Siamo consapevoli che un totale bilanciamento di genere non sarà raggiungibile nei prossimi anni perché il settore Aerospazio e Difesa vede una presenza minoritaria del capitale umano femminile. Stiamo lavorando in partnership con associazioni di categoria e istituzioni per portare avanti il messaggio dell’importanza di avere sempre più donne laureate Stem, in quanto nel futuro la necessità di profili scientifici crescerà in modo esponenziale. Abbiamo inoltre attivato una serie di iniziative di welfare per consentire alle donne di esprimere al meglio i diversi ruoli che rivestono, ad esempio incrementando i permessi di paternità, in modo che – anche se in maniera indiretta – le compagne possano rientrare più rapidamente nel contesto produttivo, sentendosi al contempo supportate dal proprio partner; flessibilità oraria, modelli di lavoro ibrido e percorsi di counseling finalizzati a supportare le neo mamme nel rientro al lavoro. La parità di genere rappresenta un obiettivo che si realizza attraverso una serie di iniziative sinergiche fra loro e con una forte sponsorship da parte dei Ceo e leaders delle organizzazioni.

E oltre a queste iniziative, in Italia avete avviato con successo il percorso di certificazione della parità di genere. Sì, è stata un’esperienza che ci ha portato a riflettere non solo sui nostri punti di forza ma anche sulle aree di ulteriore miglioramento. Potremmo definirlo un percorso “ispirazionale”, che ci ha indotto a interrogarci e a darci delle risposte precise e puntuali sullo stato dell’arte. La certificazione ci ha restituito la fotografia di una cultura aziendale fortemente orientata al disconoscimento di qualsiasi forma di discriminazione e alla valorizzazione del singolo nella sua unicità. Indipendentemente dal fatto che si riesca a conseguirla o meno, è un percorso che consiglio a tutti per il grande valore aggiunto che dà il confronto con l’esterno e con Kpi molto rigorosi e che fa emergere bias nascosti di cui quasi sempre siamo inconsapevoli. È importante stabilire una partnership con chi effettua l’audit e il potere ragionare insieme rappresenta un enorme valore aggiunto.

È ottimista per il futuro?
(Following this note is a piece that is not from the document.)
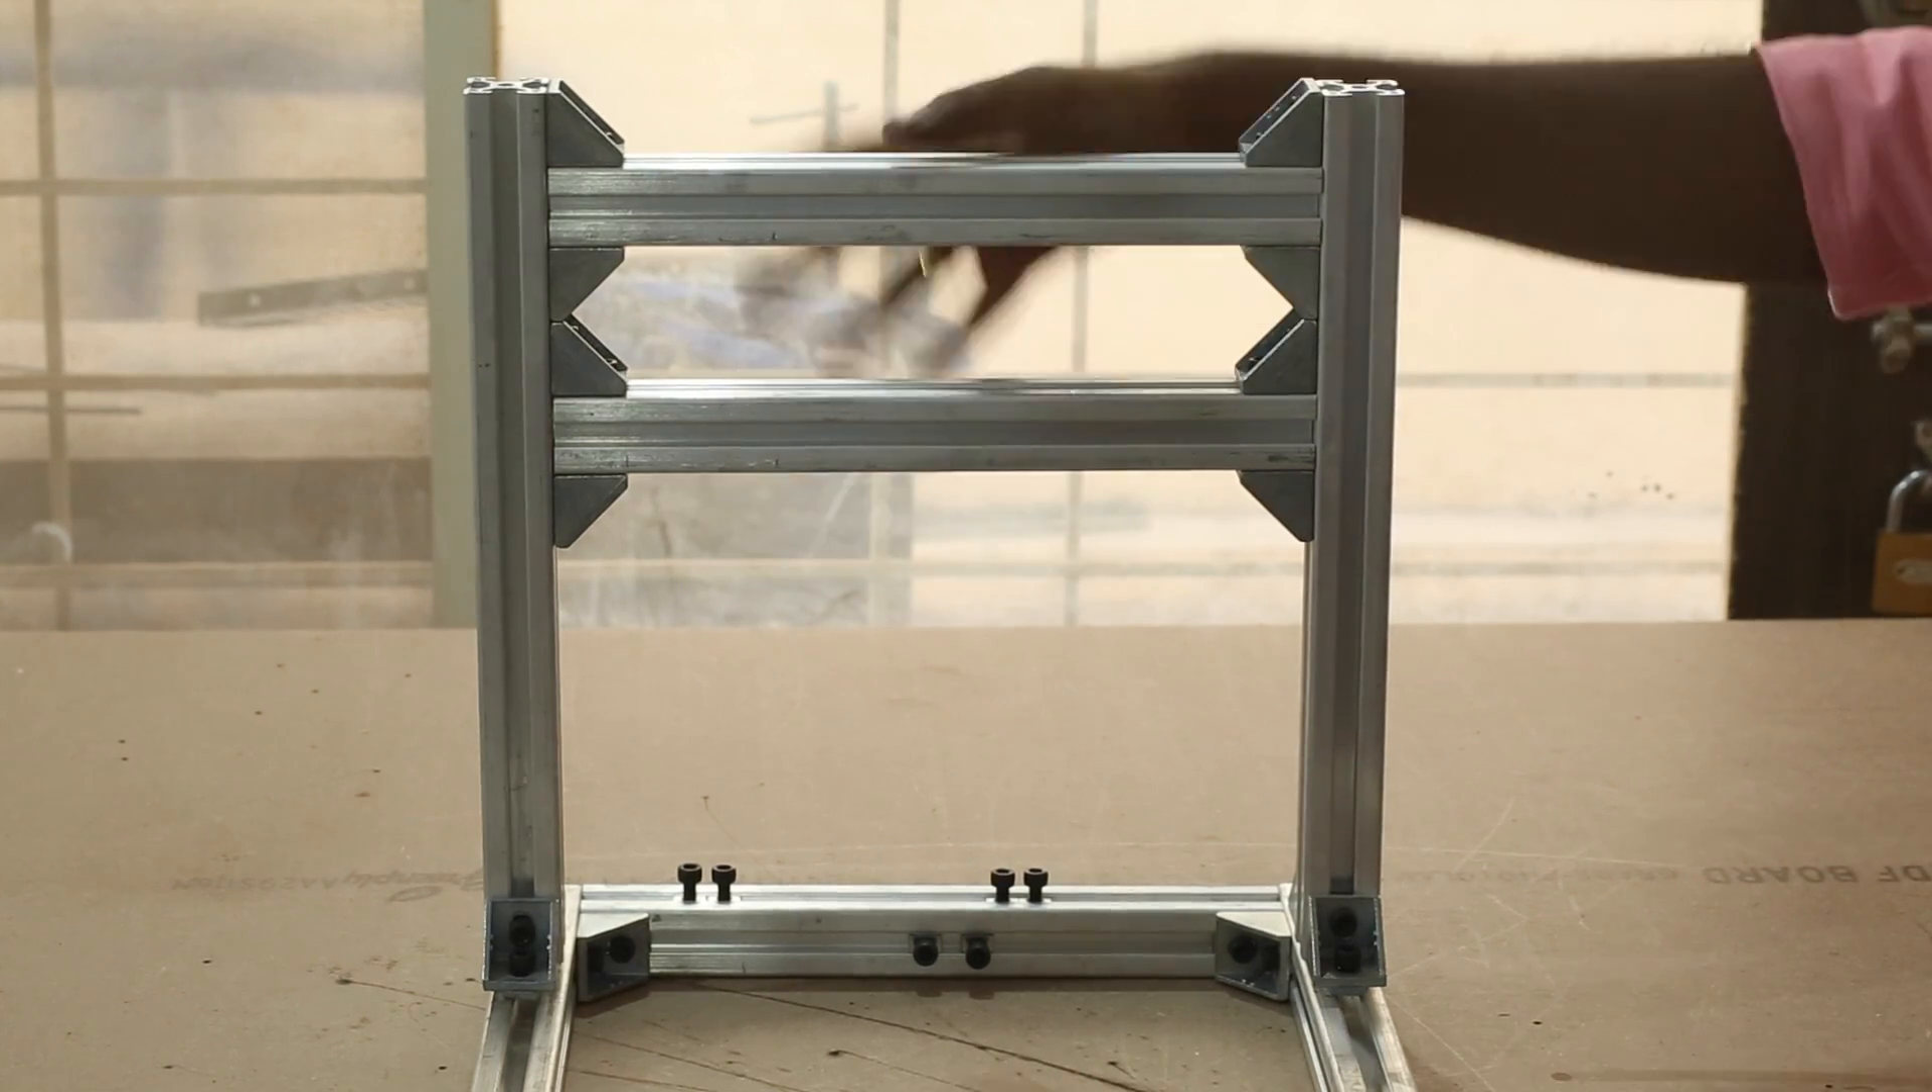In fact, all the corner blocks touch each other. This way I can be sure that the two rails run parallel to each other.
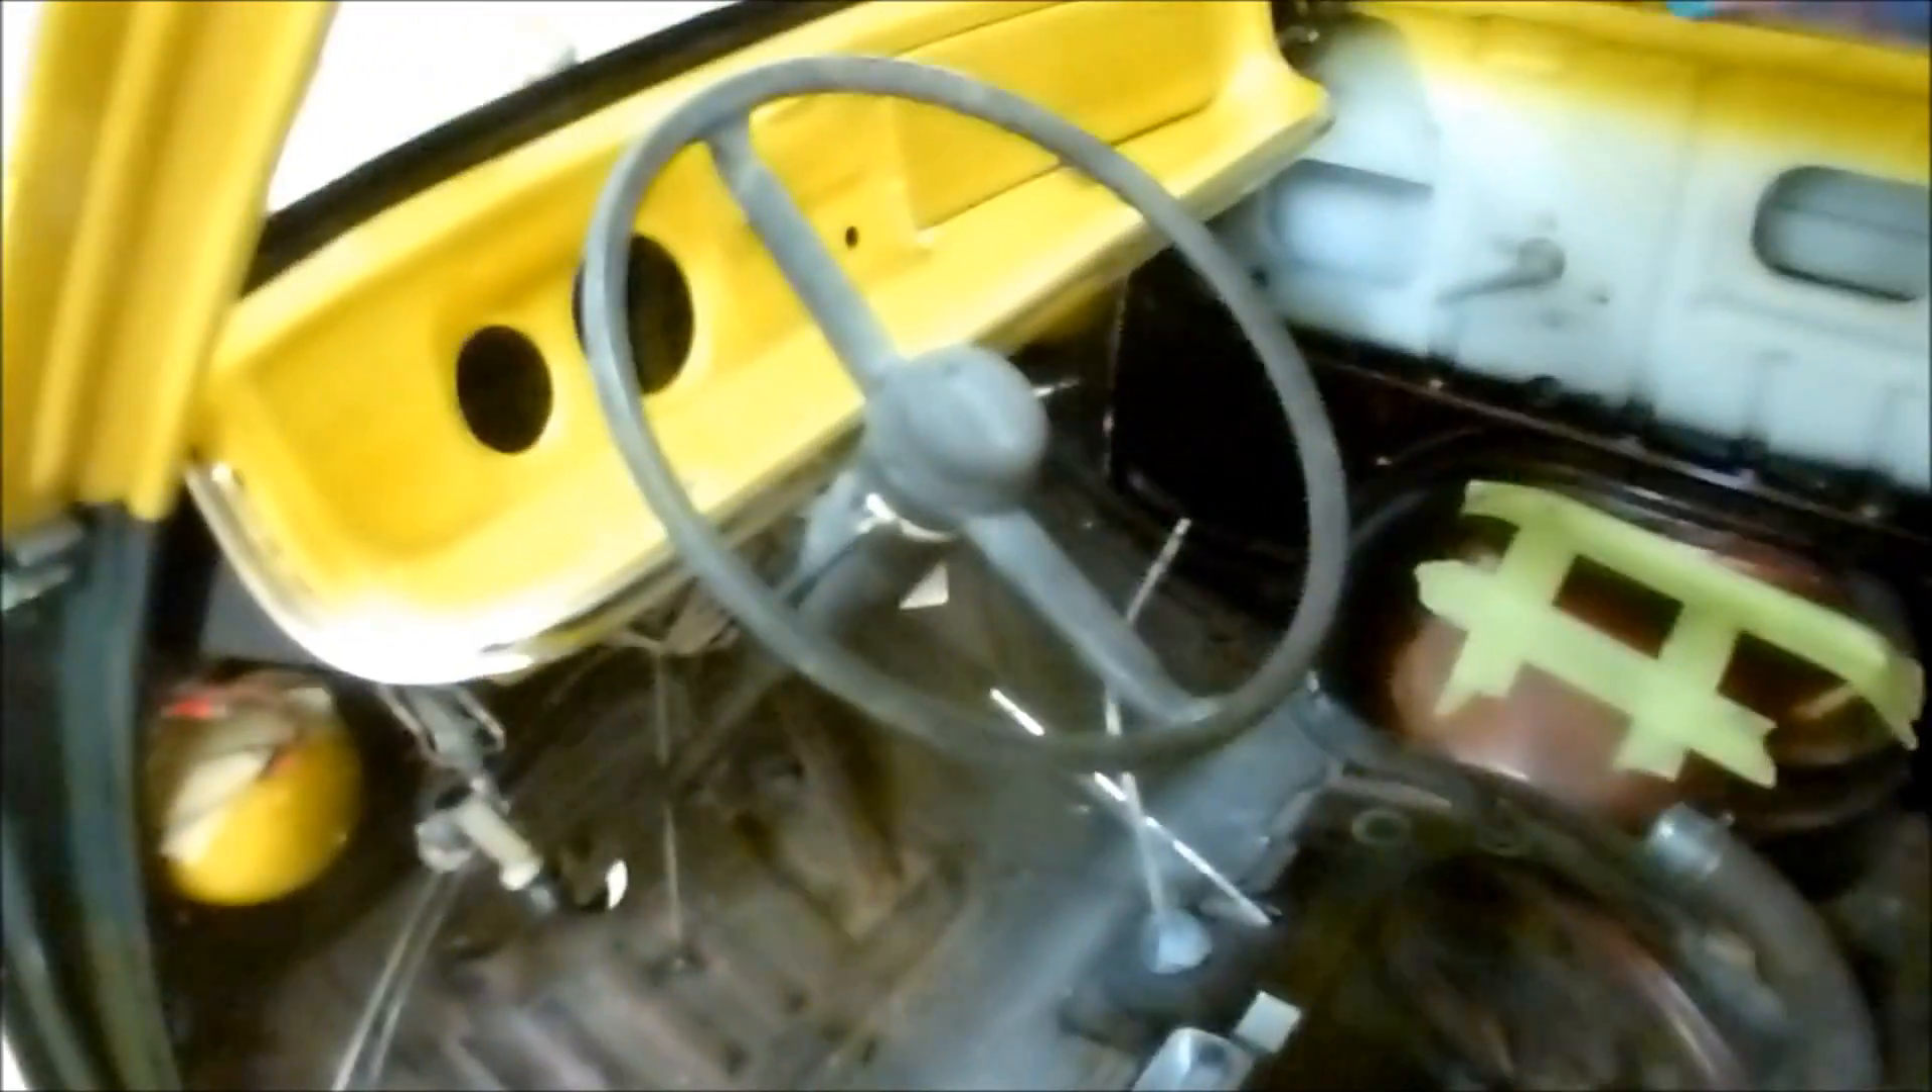I have the the dash installed.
Si riuscirà a colmare il divario?

La certificazione ha evidenziato che c’è ancora molto da fare e che le aziende hanno bisogno del sostegno delle istituzioni e della legislazione per equiparare i due sessi. Fino a quando padri e madri non avranno gli stessi diritti/doveri, distribuendo in questo modo le responsabilità della genitorialità, non si potrà giungere ad una vera parità sul piano delle opportunità. Sul tavolo c’è un tema di sostenibilità sociale oltre che economica.